3. Vignetting and barrel distortion and CA - these are often the problems that show up at wide or long end on lower end lenses. Even when sharrpness may be there these other things creep in. So, if wide is important to you, you want to find out how well the lens performs at 17mm, not at 24mm. The wide end and long end and wide open are where the better lenses usually seperate themselves from the other cheaper lenses. Stopped down and in the middle of the focal range you're not likely to notice many differences between lenses

4. Focus speed - if it's important to you. Sometimes it's not important so no need to obsess over it. Sometimes it is - and it can be worth spending extra $$$. As an example, Canon's 85mm 1.8 lens focuses faster than the original 85mm 1.2 - even though the 1.2 has a wider aperture and both are technically USM (different type of USM). So, if shallow DOF was the most important aspect, the 1.2 is a better lens but if focus speed is important the 1.8 is the better lens.

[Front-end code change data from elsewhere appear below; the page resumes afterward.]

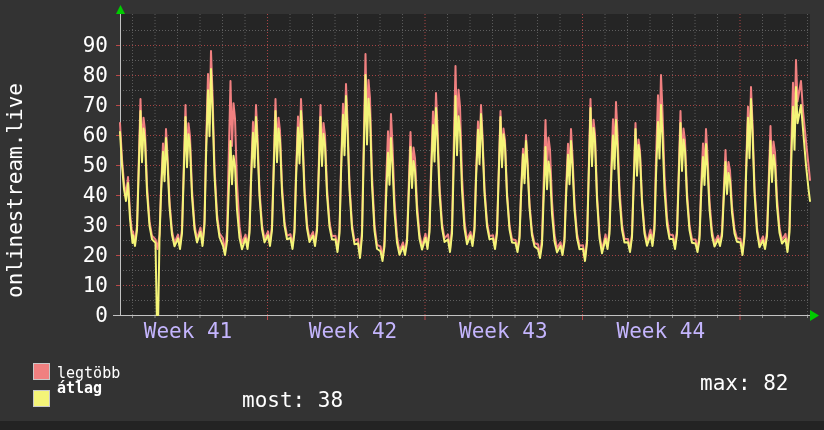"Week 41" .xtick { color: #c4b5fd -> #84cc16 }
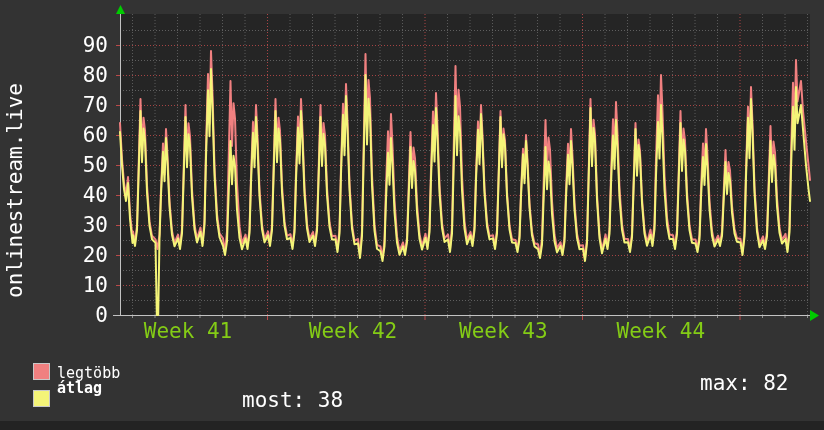"Week 42" div.xtick { left: 353px -> 332px }
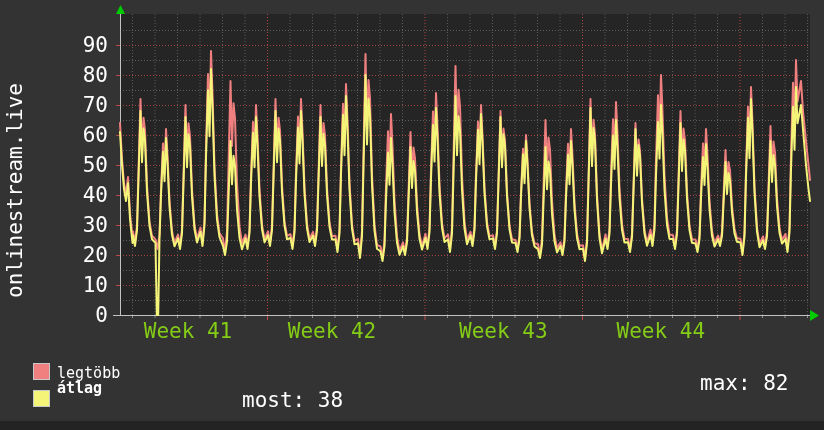"átlag" span.legend-label { font-weight: bold -> none; top: 376px -> 404px }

5. ROI (return on investment) - As Nymphetamine pointed out - most of us have to weigh the costs against the gains. When I originally bought a 70-200 2.8 lens, I chose to buy the less expensive Sigma version - it was $400 less than the Canon version and, IMO, provided 90-95% of the quality of the Canon. To me it wasn't worth the extra $400 to get that extra 5-10% The remaining money went towards a TC and a flash which IMO provided much more ROI than buying the single 70-200 2.8 lens. When I bought my 17-40, at the time there wasn't a good third party lens IMO. There are more now but they weren't available. The ones that were were not as good. When I needed a 300mm 2.8 lens for sports work I bought the Sigma 120-300 rather than the 300mm canon prime. It was half the cost and again provided 85-90% of the benefit. I again could not justify spending another $2,000 to get that extra benefit. The money saved allowed me to stay married :G

6. Do you ever intend to move off an aps-c sized camera? Canon currently has 3 different sensor sizes: full frame, 1.3 and 1.6. Certain lenses are designed to work only on the 1.6 cameras. If you ever move to one of the other sizes you have to sell your lenses and buy new ones. Many people have no intention of ever moving to one of the other sensor sizes. But some do - so that can be a factor in which lenses you buy.